With more than 800 million people around the world experiencing undernourishment in 2017, the stakes for the Nutrition Science Program, as well as the many other efforts featured in this issue, could not be higher. Ensuring that all the world’s people have access to adequate nutrition achieves multiple societal objectives. Healthy people are productive people who can work and contribute to long-term economic sustainability. And a proper diet is foundational in enabling people to fight off disease. It is arguably a gender issue as well. In societies where male children are often more valued than females, girls may not receive adequate nutrition in their formative years, which will impact their ability to bear healthy children of their own.

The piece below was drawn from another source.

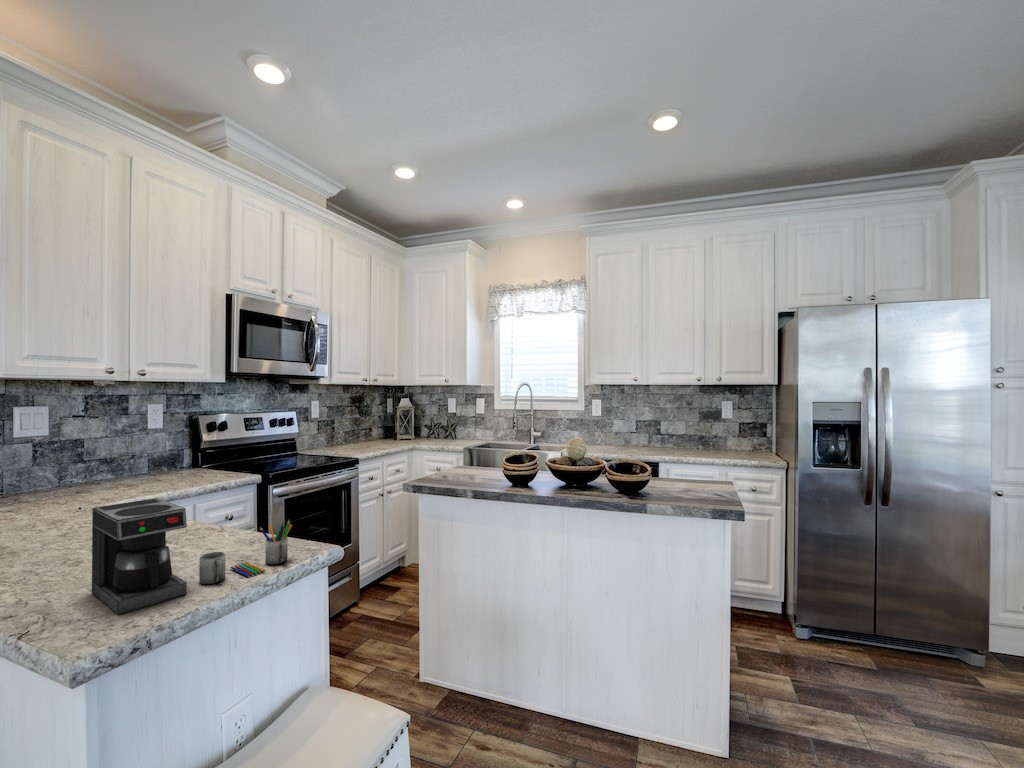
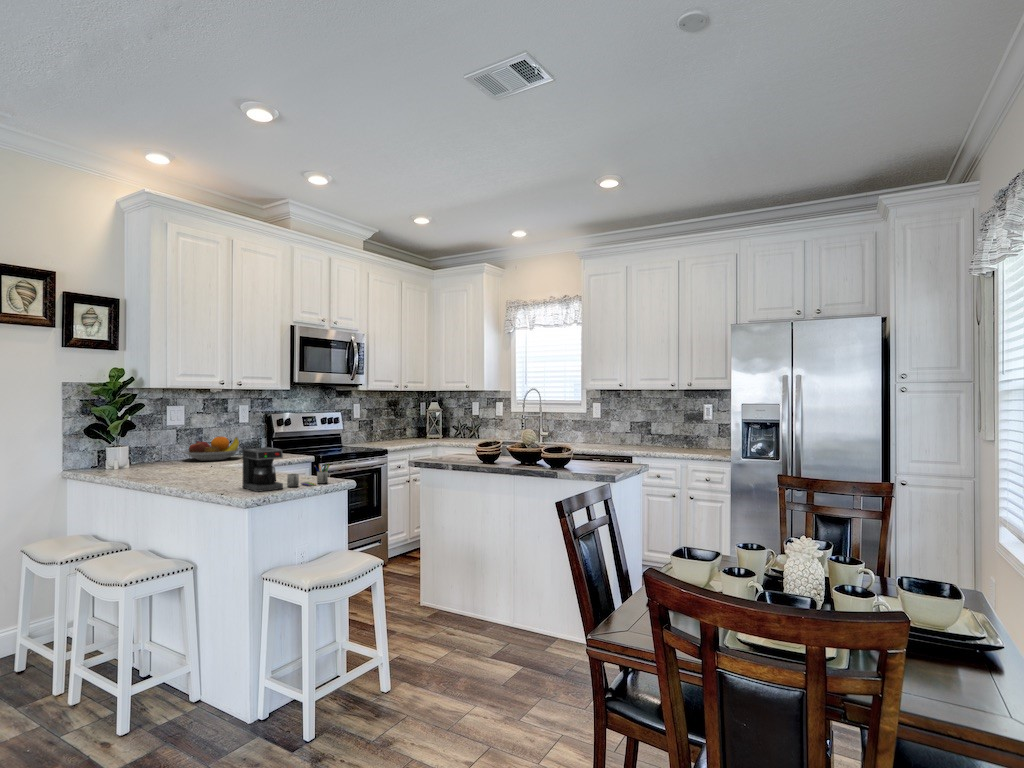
fruit bowl: none [38,452,145,492] -> present [182,436,241,461]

“Access to nutritious food is a common thread to all population segments,” said Bergeron. “What we do at the Academy is not just about starving children in remote parts of the world, although we recognize the need. Obesity, antibiotics in animal food production, adolescent women nutrition as well as nutrition for the aging, are issues that need to be addressed in developed countries as well. Here in the United States, it is estimated that one in every 10 adults who are 20 years or older has diabetes. For seniors (65 years and older), that figure rises to more than one in four. The cost of diagnosed diabetes is an estimated $245 billion — money that could go to crucial nutrition programs both in the U.S. and around the world for a healthier society at large.”